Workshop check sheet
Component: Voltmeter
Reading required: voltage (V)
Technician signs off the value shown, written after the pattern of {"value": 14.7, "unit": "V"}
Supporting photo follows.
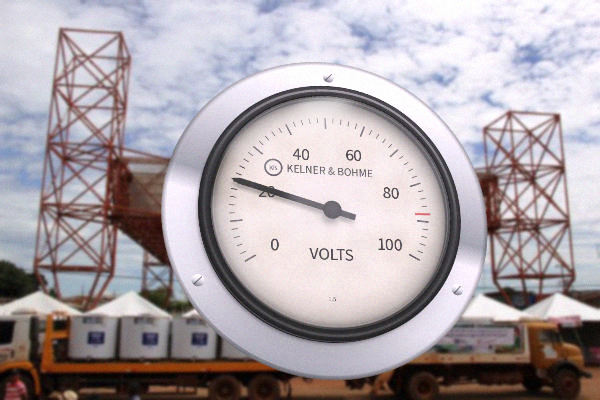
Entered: {"value": 20, "unit": "V"}
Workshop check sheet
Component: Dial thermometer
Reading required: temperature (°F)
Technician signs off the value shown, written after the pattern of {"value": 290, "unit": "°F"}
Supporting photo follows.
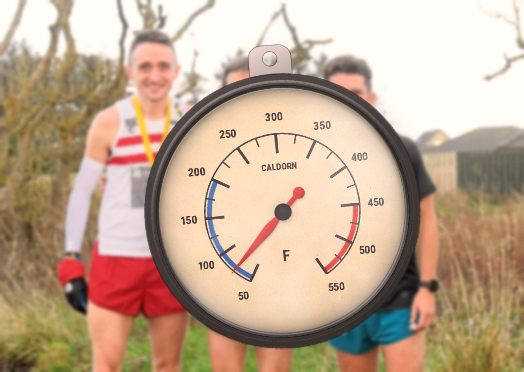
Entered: {"value": 75, "unit": "°F"}
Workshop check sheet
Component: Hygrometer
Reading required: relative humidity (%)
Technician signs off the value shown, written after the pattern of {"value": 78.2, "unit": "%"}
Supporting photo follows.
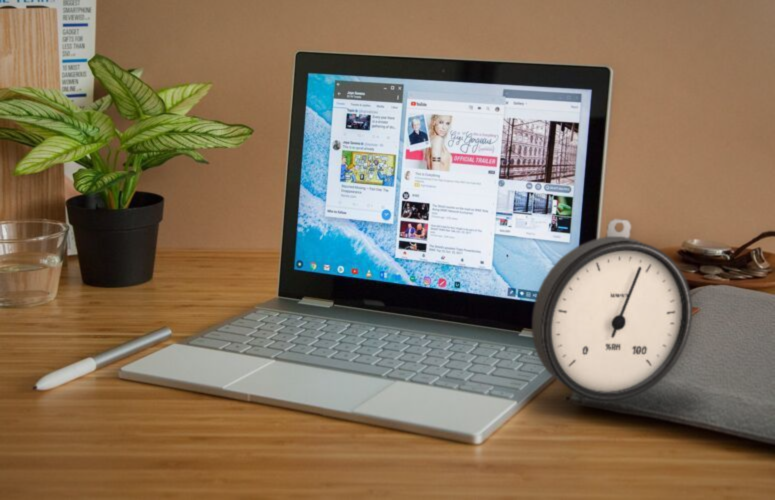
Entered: {"value": 56, "unit": "%"}
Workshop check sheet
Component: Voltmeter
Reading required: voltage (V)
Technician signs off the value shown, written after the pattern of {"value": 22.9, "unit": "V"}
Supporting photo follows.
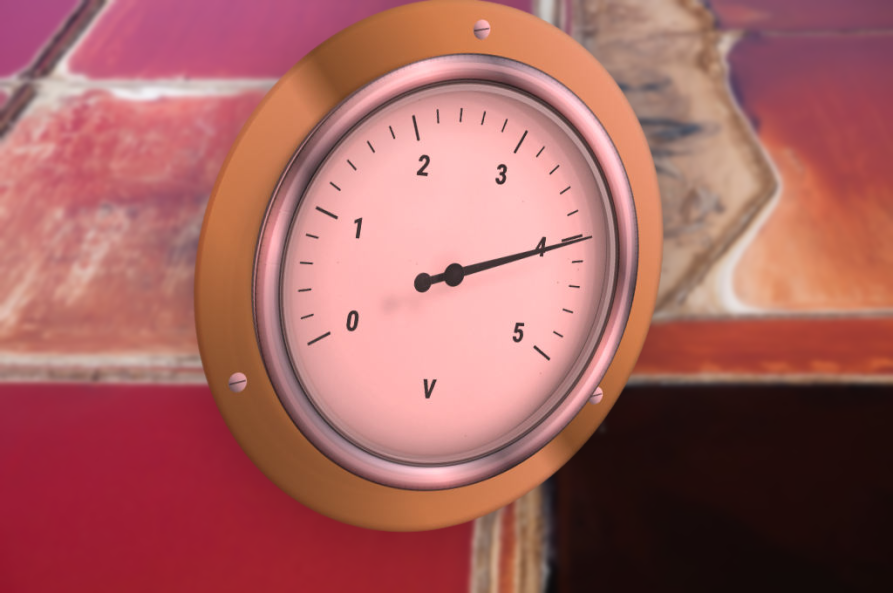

# ACTIVITY
Can you recast all of the material above as a numbered list, skipping any blank lines and leaving the pictures out?

# TASK OUTPUT
1. Workshop check sheet
2. Component: Voltmeter
3. Reading required: voltage (V)
4. Technician signs off the value shown, written after the pattern of {"value": 14.7, "unit": "V"}
5. Supporting photo follows.
6. Entered: {"value": 20, "unit": "V"}
7. Workshop check sheet
8. Component: Dial thermometer
9. Reading required: temperature (°F)
10. Technician signs off the value shown, written after the pattern of {"value": 290, "unit": "°F"}
11. Supporting photo follows.
12. Entered: {"value": 75, "unit": "°F"}
13. Workshop check sheet
14. Component: Hygrometer
15. Reading required: relative humidity (%)
16. Technician signs off the value shown, written after the pattern of {"value": 78.2, "unit": "%"}
17. Supporting photo follows.
18. Entered: {"value": 56, "unit": "%"}
19. Workshop check sheet
20. Component: Voltmeter
21. Reading required: voltage (V)
22. Technician signs off the value shown, written after the pattern of {"value": 22.9, "unit": "V"}
23. Supporting photo follows.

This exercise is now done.